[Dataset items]
#####
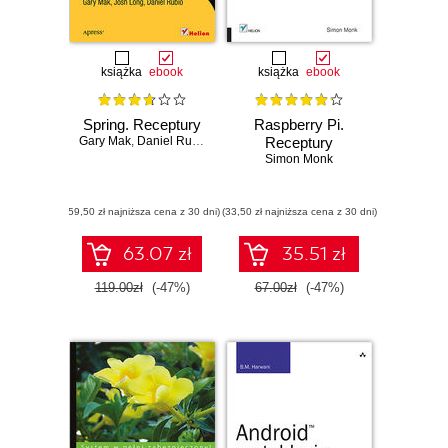
książka
ebook
książka
ebook
Spring. Receptury
Raspberry Pi.
Gary Mak
,
Daniel Rubio
,
Josh Long
Receptury
Simon Monk
(59,50 zł najniższa cena z 30 dni)
(33,50 zł najniższa cena z 30 dni)
63.07 zł
35.51 zł
119.00zł
(-47%)
67.00zł
(-47%)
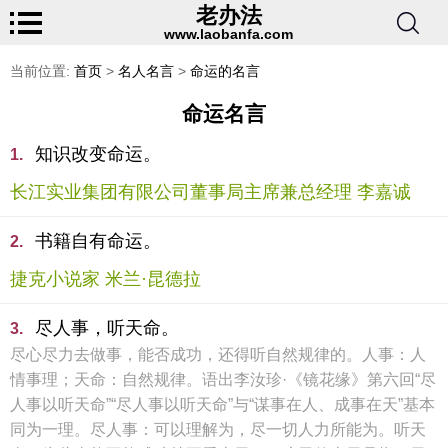
老办法
www.laobanfa.com
当前位置:
首页
>
名人名言
>
命运的名言
命运名言
知识改变命运。
1.
长江实业集团有限公司董事局主席兼总经理 李嘉诚
书籍自有命运。
2.
捷克小说家 米兰·昆德拉
尽人事，听天命。
3.
尽心尽力去做事，能否成功，还得听自然规律的。人事：人
情事理；天命：自然规律。语出李汝珍·《镜花缘》第六回“尽
人事以听天命”“尽人事以听天命”与“谋事在人、成事在天”基本
同为一理。尽人事：可以理解为，尽一切人力所能为。听天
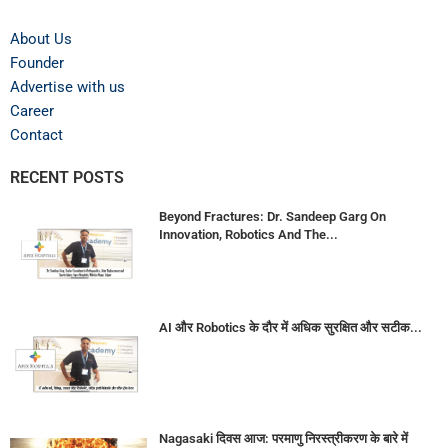
About Us
Founder
Advertise with us
Career
Contact
RECENT POSTS
Beyond Fractures: Dr. Sandeep Garg On
Innovation, Robotics And The...
AI और Robotics के दौर में अधिक सुरक्षित और सटीक...
Nagasaki दिवस आज: परमाणु निरस्त्रीकरण के बारे में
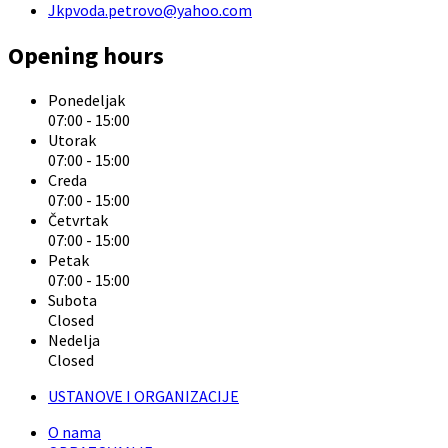
Jkpvoda.petrovo@yahoo.com
Opening hours
Ponedeljak
07:00
-
15:00
Utorak
07:00
-
15:00
Creda
07:00
-
15:00
Četvrtak
07:00
-
15:00
Petak
07:00
-
15:00
Subota
Closed
Nedelja
Closed
USTANOVE I ORGANIZACIJE
O nama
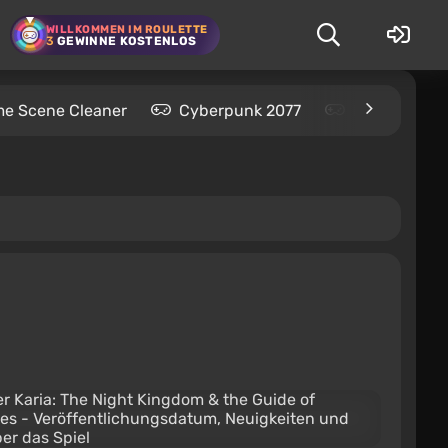
WILLKOMMEN IM ROULETTE
3
GEWINNE KOSTENLOS
me Scene Cleaner
Cyberpunk 2077
Kingdom Com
#####
(The problem):
The records above are to be retyped exactly, with every picture left out.

(Answer to this task):
książka
ebook
książka
ebook
Spring. Receptury
Raspberry Pi.
Gary Mak
,
Daniel Rubio
,
Josh Long
Receptury
Simon Monk
(59,50 zł najniższa cena z 30 dni)
(33,50 zł najniższa cena z 30 dni)
63.07 zł
35.51 zł
119.00zł
(-47%)
67.00zł
(-47%)
老办法
www.laobanfa.com
当前位置:
首页
>
名人名言
>
命运的名言
命运名言
知识改变命运。
1.
长江实业集团有限公司董事局主席兼总经理 李嘉诚
书籍自有命运。
2.
捷克小说家 米兰·昆德拉
尽人事，听天命。
3.
尽心尽力去做事，能否成功，还得听自然规律的。人事：人
情事理；天命：自然规律。语出李汝珍·《镜花缘》第六回“尽
人事以听天命”“尽人事以听天命”与“谋事在人、成事在天”基本
同为一理。尽人事：可以理解为，尽一切人力所能为。听天
About Us
Founder
Advertise with us
Career
Contact
RECENT POSTS
Beyond Fractures: Dr. Sandeep Garg On
Innovation, Robotics And The...
AI और Robotics के दौर में अधिक सुरक्षित और सटीक...
Nagasaki दिवस आज: परमाणु निरस्त्रीकरण के बारे में
Jkpvoda.petrovo@yahoo.com
Opening hours
Ponedeljak
07:00
-
15:00
Utorak
07:00
-
15:00
Creda
07:00
-
15:00
Četvrtak
07:00
-
15:00
Petak
07:00
-
15:00
Subota
Closed
Nedelja
Closed
USTANOVE I ORGANIZACIJE
O nama
WILLKOMMEN IM ROULETTE
3
GEWINNE KOSTENLOS
me Scene Cleaner
Cyberpunk 2077
Kingdom Com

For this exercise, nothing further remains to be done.